* **YOUR GOAL**
Reproduce the classification lines from every one of the records below word for word, and leave the pictures out of your answer.

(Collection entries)
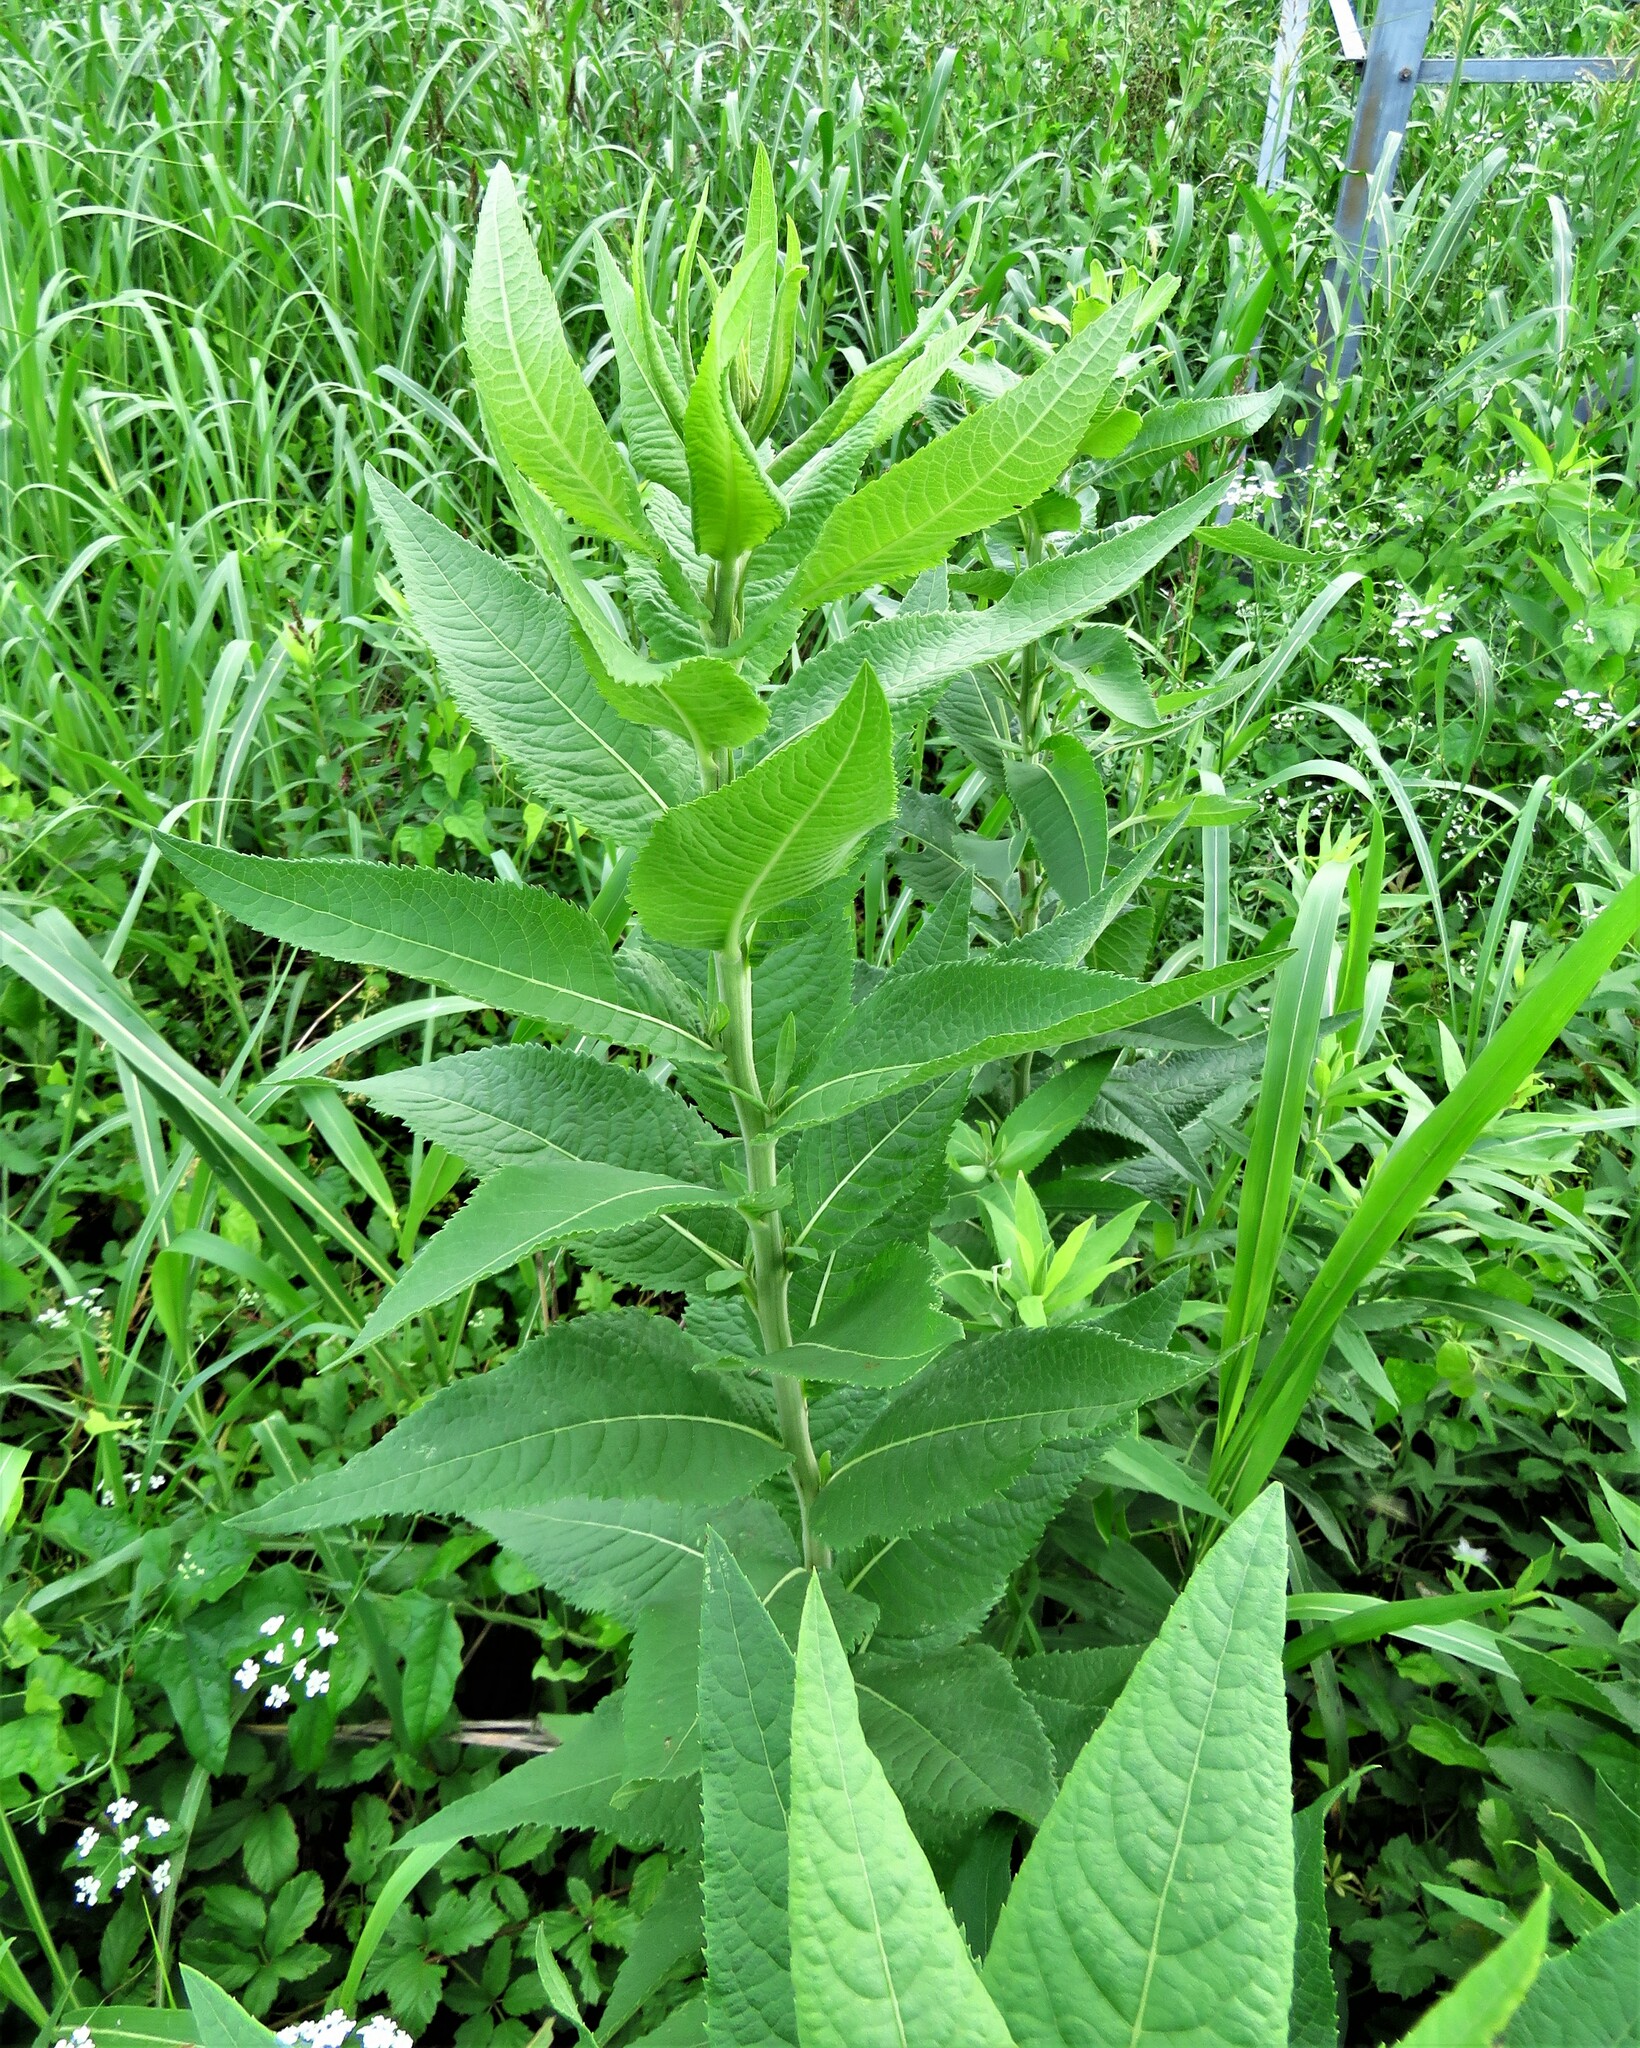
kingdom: Plantae
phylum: Tracheophyta
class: Magnoliopsida
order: Asterales
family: Asteraceae
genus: Vernonia
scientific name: Vernonia baldwinii
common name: Western ironweed
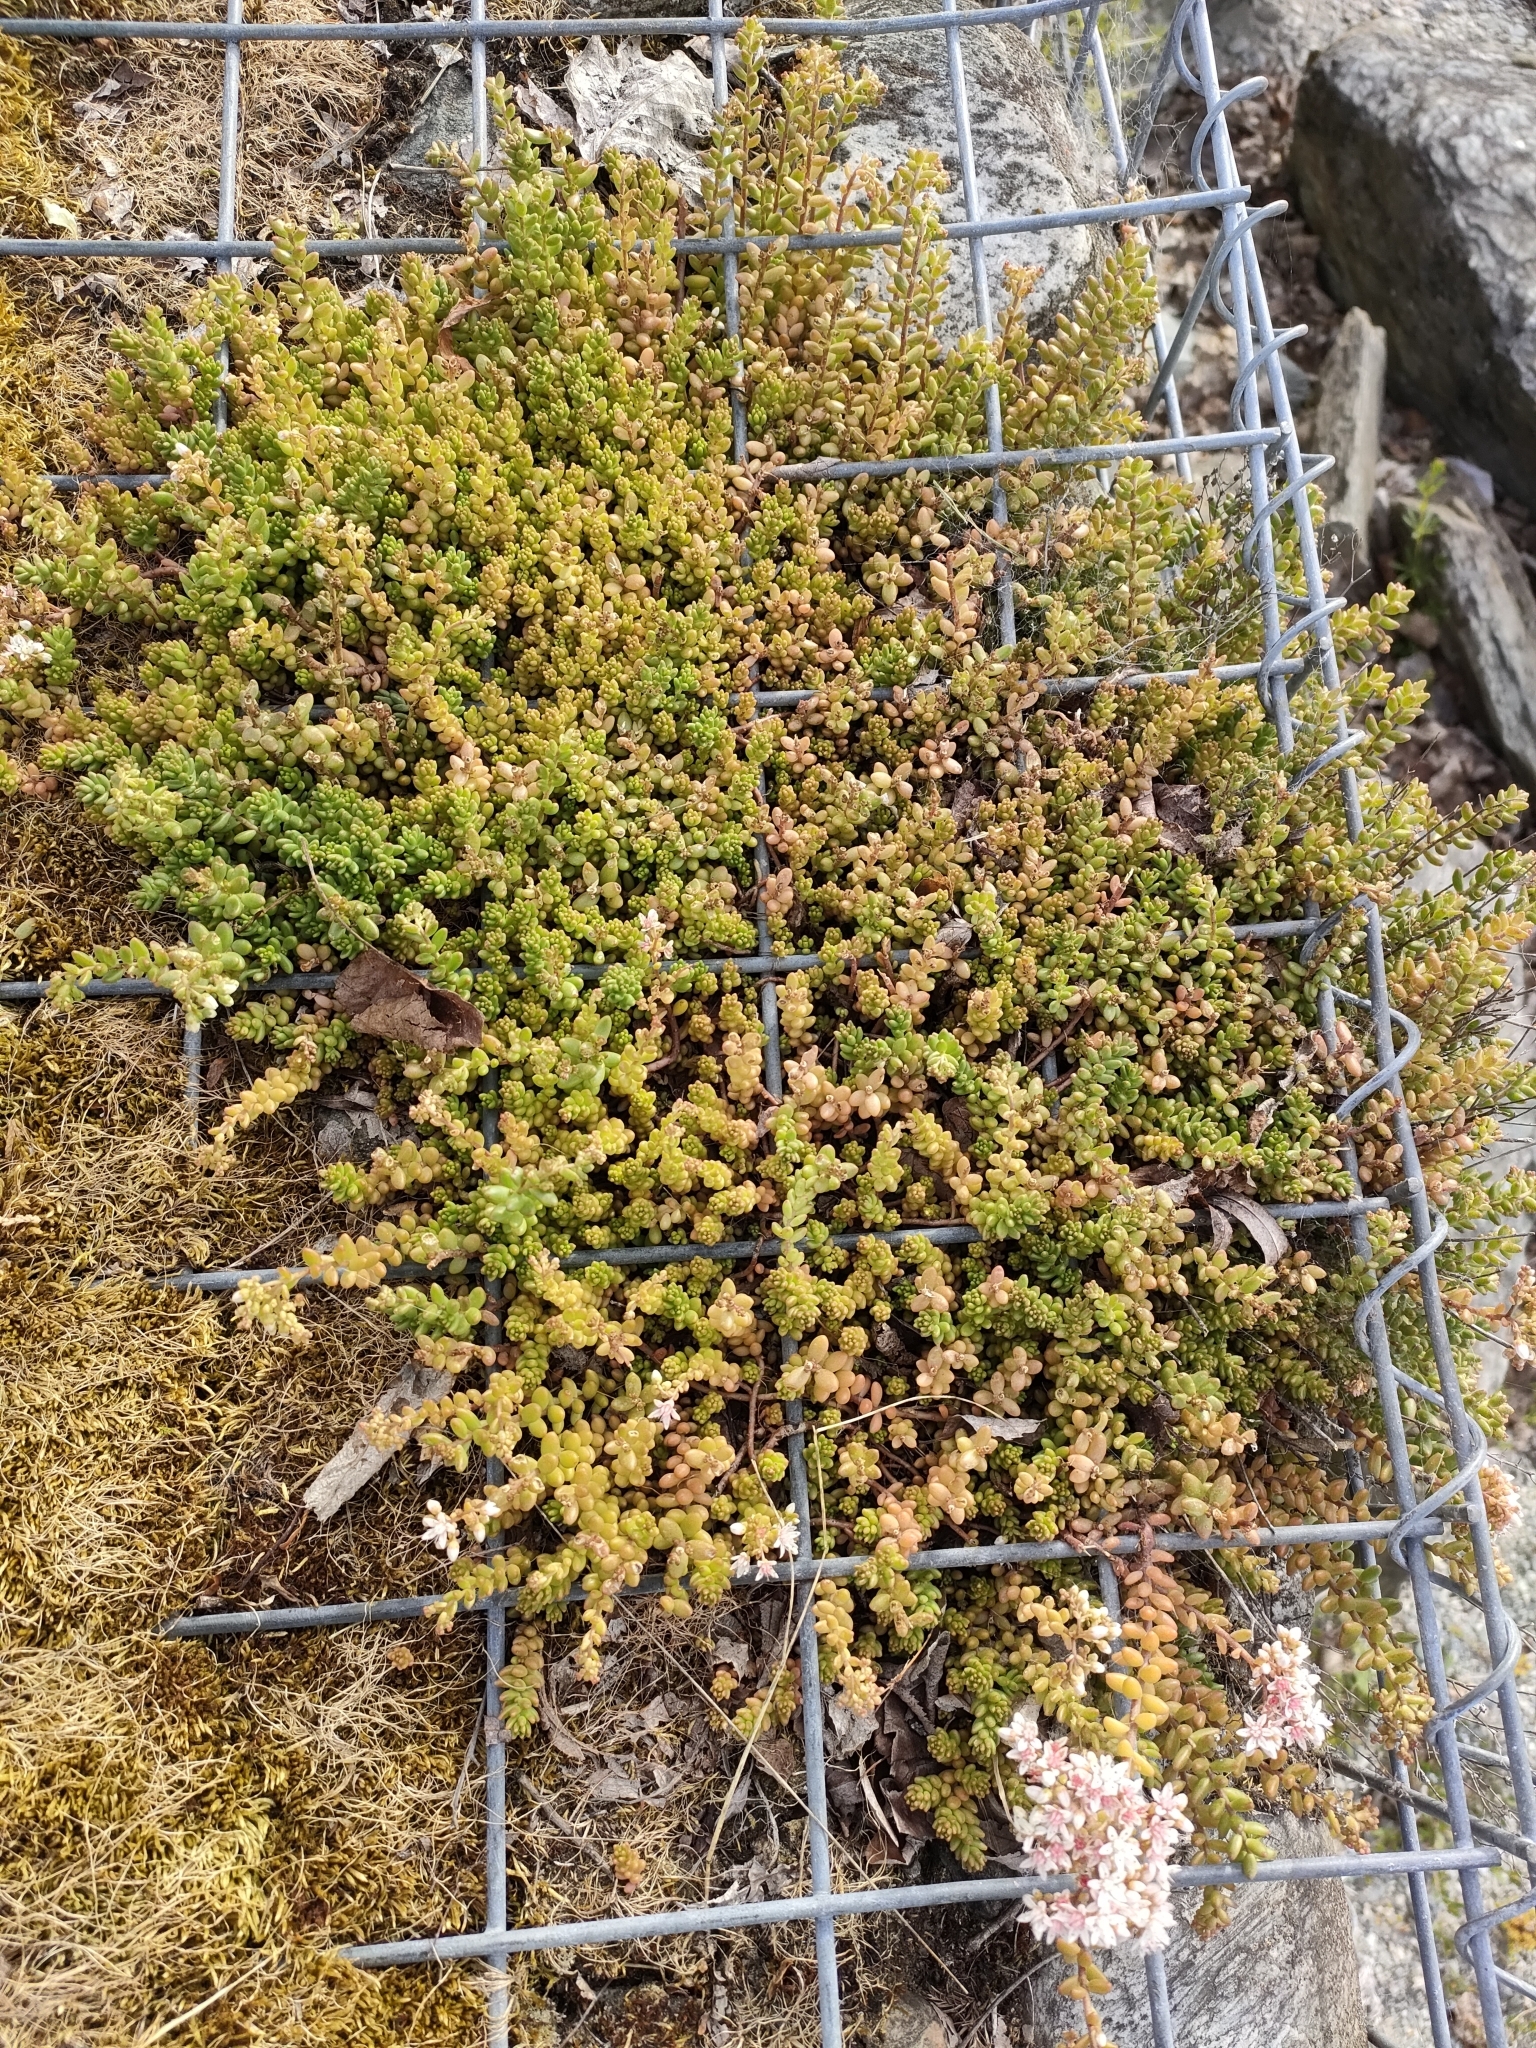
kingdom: Plantae
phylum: Tracheophyta
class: Magnoliopsida
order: Saxifragales
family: Crassulaceae
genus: Sedum
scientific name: Sedum album
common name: White stonecrop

* **RESULT FOR THIS TASK**
kingdom: Plantae
phylum: Tracheophyta
class: Magnoliopsida
order: Asterales
family: Asteraceae
genus: Vernonia
scientific name: Vernonia baldwinii
common name: Western ironweed
kingdom: Plantae
phylum: Tracheophyta
class: Magnoliopsida
order: Saxifragales
family: Crassulaceae
genus: Sedum
scientific name: Sedum album
common name: White stonecrop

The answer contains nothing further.